Saturday, November 5, 2022

Old time radio


Been listening to a lot of radio shows. None of them are all that good. I thought I'd like the soap operas---they were better suited for radio with long conversations, but they weren't operatic enough. One, Aunt Mary, had a long scene of a guy eating breakfast and talking about his lousy job prospects. 

I heard a clip from another episode where Aunt Mary discusses a relative who's on trial for murder, so I thought it would be better than it was.

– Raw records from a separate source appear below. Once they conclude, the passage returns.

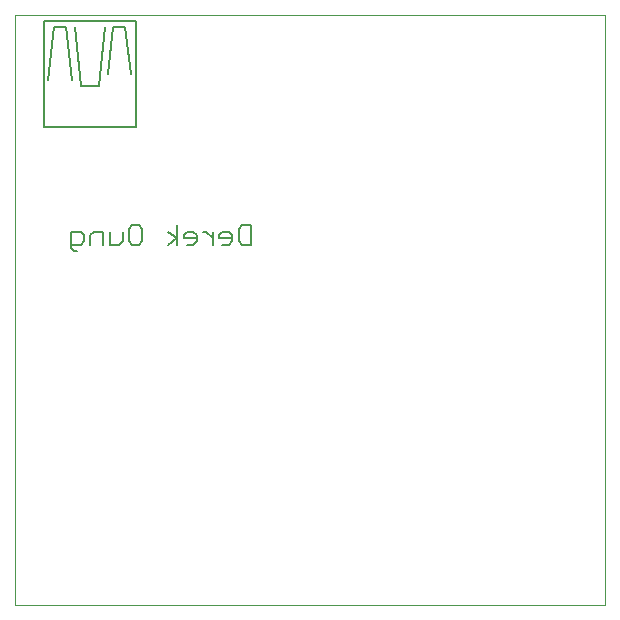
<source format=gbo>
G75*
G70*
%OFA0B0*%
%FSLAX24Y24*%
%IPPOS*%
%LPD*%
%AMOC8*
5,1,8,0,0,1.08239X$1,22.5*
%
%ADD10C,0.0000*%
%ADD11C,0.0060*%
%ADD12C,0.0050*%
D10*
X000181Y000312D02*
X000181Y019997D01*
X019866Y019997D01*
X019866Y000312D01*
X000181Y000312D01*
D11*
X002163Y012116D02*
X002057Y012223D01*
X002057Y012757D01*
X002377Y012757D01*
X002484Y012650D01*
X002484Y012437D01*
X002377Y012330D01*
X002057Y012330D01*
X002163Y012116D02*
X002270Y012116D01*
X002701Y012330D02*
X002701Y012650D01*
X002808Y012757D01*
X003128Y012757D01*
X003128Y012330D01*
X003346Y012330D02*
X003346Y012757D01*
X003773Y012757D02*
X003773Y012437D01*
X003666Y012330D01*
X003346Y012330D01*
X003990Y012437D02*
X003990Y012864D01*
X004097Y012970D01*
X004311Y012970D01*
X004417Y012864D01*
X004417Y012437D01*
X004311Y012330D01*
X004097Y012330D01*
X003990Y012437D01*
X005279Y012330D02*
X005599Y012543D01*
X005279Y012757D01*
X005599Y012970D02*
X005599Y012330D01*
X005816Y012543D02*
X006243Y012543D01*
X006243Y012437D02*
X006243Y012650D01*
X006137Y012757D01*
X005923Y012757D01*
X005816Y012650D01*
X005816Y012543D01*
X005923Y012330D02*
X006137Y012330D01*
X006243Y012437D01*
X006460Y012757D02*
X006567Y012757D01*
X006781Y012543D01*
X006781Y012330D02*
X006781Y012757D01*
X006998Y012650D02*
X006998Y012543D01*
X007425Y012543D01*
X007425Y012437D02*
X007425Y012650D01*
X007318Y012757D01*
X007105Y012757D01*
X006998Y012650D01*
X007105Y012330D02*
X007318Y012330D01*
X007425Y012437D01*
X007643Y012437D02*
X007643Y012864D01*
X007749Y012970D01*
X008070Y012970D01*
X008070Y012330D01*
X007749Y012330D01*
X007643Y012437D01*
D12*
X004217Y016246D02*
X004217Y019789D01*
X001146Y019789D01*
X001146Y016246D01*
X004217Y016246D01*
X002977Y017623D02*
X002386Y017623D01*
X002189Y019592D01*
X001894Y019592D02*
X002091Y017820D01*
X001303Y017820D02*
X001500Y019592D01*
X001894Y019592D01*
X003174Y019592D02*
X002977Y017623D01*
X003272Y018017D02*
X003469Y019592D01*
X003863Y019592D01*
X004059Y018017D01*
M02*

</source>
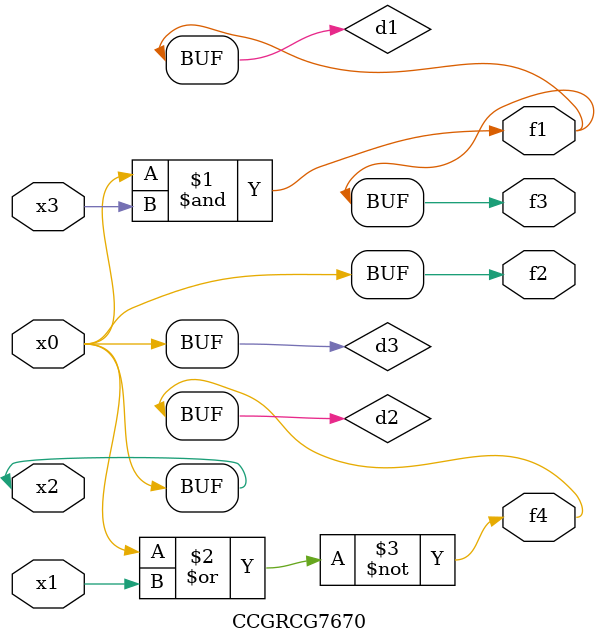
<source format=v>
module CCGRCG7670(
	input x0, x1, x2, x3,
	output f1, f2, f3, f4
);

	wire d1, d2, d3;

	and (d1, x2, x3);
	nor (d2, x0, x1);
	buf (d3, x0, x2);
	assign f1 = d1;
	assign f2 = d3;
	assign f3 = d1;
	assign f4 = d2;
endmodule

</source>
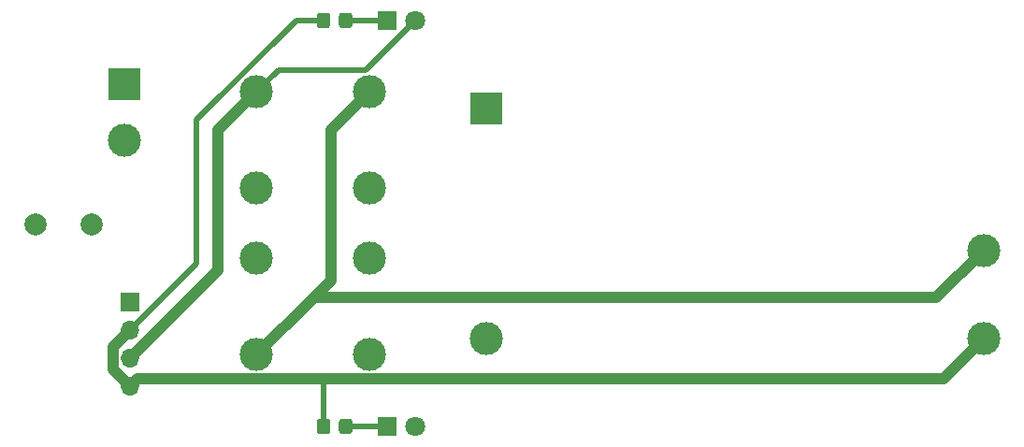
<source format=gtl>
G04 #@! TF.GenerationSoftware,KiCad,Pcbnew,(5.1.10)-1*
G04 #@! TF.CreationDate,2021-08-09T14:03:53+02:00*
G04 #@! TF.ProjectId,PSU,5053552e-6b69-4636-9164-5f7063625858,rev?*
G04 #@! TF.SameCoordinates,Original*
G04 #@! TF.FileFunction,Copper,L1,Top*
G04 #@! TF.FilePolarity,Positive*
%FSLAX46Y46*%
G04 Gerber Fmt 4.6, Leading zero omitted, Abs format (unit mm)*
G04 Created by KiCad (PCBNEW (5.1.10)-1) date 2021-08-09 14:03:53*
%MOMM*%
%LPD*%
G01*
G04 APERTURE LIST*
G04 #@! TA.AperFunction,ComponentPad*
%ADD10C,1.800000*%
G04 #@! TD*
G04 #@! TA.AperFunction,ComponentPad*
%ADD11R,1.800000X1.800000*%
G04 #@! TD*
G04 #@! TA.AperFunction,ComponentPad*
%ADD12C,3.000000*%
G04 #@! TD*
G04 #@! TA.AperFunction,ComponentPad*
%ADD13R,3.000000X3.000000*%
G04 #@! TD*
G04 #@! TA.AperFunction,ComponentPad*
%ADD14O,1.700000X1.700000*%
G04 #@! TD*
G04 #@! TA.AperFunction,ComponentPad*
%ADD15R,1.700000X1.700000*%
G04 #@! TD*
G04 #@! TA.AperFunction,ComponentPad*
%ADD16C,2.000000*%
G04 #@! TD*
G04 #@! TA.AperFunction,Conductor*
%ADD17C,1.000000*%
G04 #@! TD*
G04 #@! TA.AperFunction,Conductor*
%ADD18C,0.500000*%
G04 #@! TD*
G04 APERTURE END LIST*
G04 #@! TA.AperFunction,SMDPad,CuDef*
G36*
G01*
X175350000Y-76549999D02*
X175350000Y-77450001D01*
G75*
G02*
X175100001Y-77700000I-249999J0D01*
G01*
X174399999Y-77700000D01*
G75*
G02*
X174150000Y-77450001I0J249999D01*
G01*
X174150000Y-76549999D01*
G75*
G02*
X174399999Y-76300000I249999J0D01*
G01*
X175100001Y-76300000D01*
G75*
G02*
X175350000Y-76549999I0J-249999D01*
G01*
G37*
G04 #@! TD.AperFunction*
G04 #@! TA.AperFunction,SMDPad,CuDef*
G36*
G01*
X177350000Y-76549999D02*
X177350000Y-77450001D01*
G75*
G02*
X177100001Y-77700000I-249999J0D01*
G01*
X176399999Y-77700000D01*
G75*
G02*
X176150000Y-77450001I0J249999D01*
G01*
X176150000Y-76549999D01*
G75*
G02*
X176399999Y-76300000I249999J0D01*
G01*
X177100001Y-76300000D01*
G75*
G02*
X177350000Y-76549999I0J-249999D01*
G01*
G37*
G04 #@! TD.AperFunction*
G04 #@! TA.AperFunction,SMDPad,CuDef*
G36*
G01*
X175350000Y-113299999D02*
X175350000Y-114200001D01*
G75*
G02*
X175100001Y-114450000I-249999J0D01*
G01*
X174399999Y-114450000D01*
G75*
G02*
X174150000Y-114200001I0J249999D01*
G01*
X174150000Y-113299999D01*
G75*
G02*
X174399999Y-113050000I249999J0D01*
G01*
X175100001Y-113050000D01*
G75*
G02*
X175350000Y-113299999I0J-249999D01*
G01*
G37*
G04 #@! TD.AperFunction*
G04 #@! TA.AperFunction,SMDPad,CuDef*
G36*
G01*
X177350000Y-113299999D02*
X177350000Y-114200001D01*
G75*
G02*
X177100001Y-114450000I-249999J0D01*
G01*
X176399999Y-114450000D01*
G75*
G02*
X176150000Y-114200001I0J249999D01*
G01*
X176150000Y-113299999D01*
G75*
G02*
X176399999Y-113050000I249999J0D01*
G01*
X177100001Y-113050000D01*
G75*
G02*
X177350000Y-113299999I0J-249999D01*
G01*
G37*
G04 #@! TD.AperFunction*
D10*
X183040000Y-77000000D03*
D11*
X180500000Y-77000000D03*
D10*
X183040000Y-113750000D03*
D11*
X180500000Y-113750000D03*
D12*
X178900000Y-107250000D03*
X168700000Y-107250000D03*
X178900000Y-98550000D03*
X168700000Y-98550000D03*
X168700000Y-83450000D03*
X178900000Y-83450000D03*
X168700000Y-92150000D03*
X178900000Y-92150000D03*
D13*
X189500000Y-85000000D03*
D12*
X234500000Y-97800000D03*
X189500000Y-105800000D03*
X234500000Y-105800000D03*
D14*
X157250000Y-110120000D03*
X157250000Y-107580000D03*
X157250000Y-105040000D03*
D15*
X157250000Y-102500000D03*
D12*
X156750000Y-87830000D03*
D13*
X156750000Y-82750000D03*
D16*
X148670000Y-95500000D03*
X153750000Y-95500000D03*
D17*
X157919999Y-109450001D02*
X157250000Y-110120000D01*
X234500000Y-105800000D02*
X230849999Y-109450001D01*
X155699999Y-106590001D02*
X157250000Y-105040000D01*
X155699999Y-108569999D02*
X155699999Y-106590001D01*
X157250000Y-110120000D02*
X155699999Y-108569999D01*
D18*
X174750000Y-109500000D02*
X174799999Y-109450001D01*
X174750000Y-113750000D02*
X174750000Y-109500000D01*
D17*
X174799999Y-109450001D02*
X157919999Y-109450001D01*
X230849999Y-109450001D02*
X174799999Y-109450001D01*
D18*
X172263998Y-77000000D02*
X163250000Y-86013998D01*
X174750000Y-77000000D02*
X172263998Y-77000000D01*
X163250000Y-99040000D02*
X157250000Y-105040000D01*
X163250000Y-86013998D02*
X163250000Y-99040000D01*
D17*
X175399999Y-86950001D02*
X178900000Y-83450000D01*
X175399999Y-100550001D02*
X175399999Y-86950001D01*
X173899999Y-102050001D02*
X173725000Y-102225000D01*
X230249999Y-102050001D02*
X173899999Y-102050001D01*
X234500000Y-97800000D02*
X230249999Y-102050001D01*
X173725000Y-102225000D02*
X175399999Y-100550001D01*
X168700000Y-107250000D02*
X173725000Y-102225000D01*
D18*
X176750000Y-113750000D02*
X180500000Y-113750000D01*
D17*
X165199999Y-99630001D02*
X157250000Y-107580000D01*
X165199999Y-86950001D02*
X165199999Y-99630001D01*
X168700000Y-83450000D02*
X165199999Y-86950001D01*
D18*
X178540001Y-81499999D02*
X183040000Y-77000000D01*
X170650001Y-81499999D02*
X178540001Y-81499999D01*
X168700000Y-83450000D02*
X170650001Y-81499999D01*
X176750000Y-77000000D02*
X180500000Y-77000000D01*
M02*

</source>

Radio episodes of Dragnet were surprisingly violent. In one, a disturbed high school boy had been slashing girls with a knife in the crowded hallways between classes. He somehow managed to do this dozens of times without anyone spotting him. Things were very different back then and this had gone on for weeks before the principal deigned to call the cops.  

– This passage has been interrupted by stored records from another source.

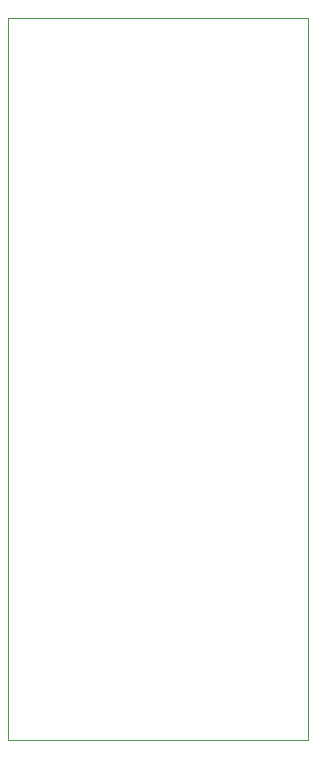
<source format=gm1>
G04 #@! TF.GenerationSoftware,KiCad,Pcbnew,9.0.6*
G04 #@! TF.CreationDate,2026-01-08T14:50:15-06:00*
G04 #@! TF.ProjectId,QFP-48_7x7_P0.5,5146502d-3438-45f3-9778-375f50302e35,rev?*
G04 #@! TF.SameCoordinates,Original*
G04 #@! TF.FileFunction,Profile,NP*
%FSLAX46Y46*%
G04 Gerber Fmt 4.6, Leading zero omitted, Abs format (unit mm)*
G04 Created by KiCad (PCBNEW 9.0.6) date 2026-01-08 14:50:15*
%MOMM*%
%LPD*%
G01*
G04 APERTURE LIST*
G04 #@! TA.AperFunction,Profile*
%ADD10C,0.050000*%
G04 #@! TD*
G04 APERTURE END LIST*
D10*
X125730000Y-90043000D02*
X151130000Y-90043000D01*
X151130000Y-151130000D01*
X125730000Y-151130000D01*
X125730000Y-90043000D01*
M02*

</source>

Dragnet episodes were based on real cases. I heard that you can search old newspapers and find the ones that ended in death sentences.

You might not want to binge-listen to 15-minute radio serials. There's a certain amount of recapping every episode which means that they explain everything again every several minutes.

I guess radio was an easy gig. You just stand there and read your script. Humphrey Bogart and Lauren Bacall had a show, as did James Stewart, Dick Powell and other stars who, today, would be too big for television.

There was an NBC radio series of plays by Arch Oboler including one based on Dalton Trumbo's Johnny Got His Gun and The Family Nagachi broadcast in 1945 about a Japanese-American family imprisoned in internment camps during World War Two while their son was fighting the Nazis.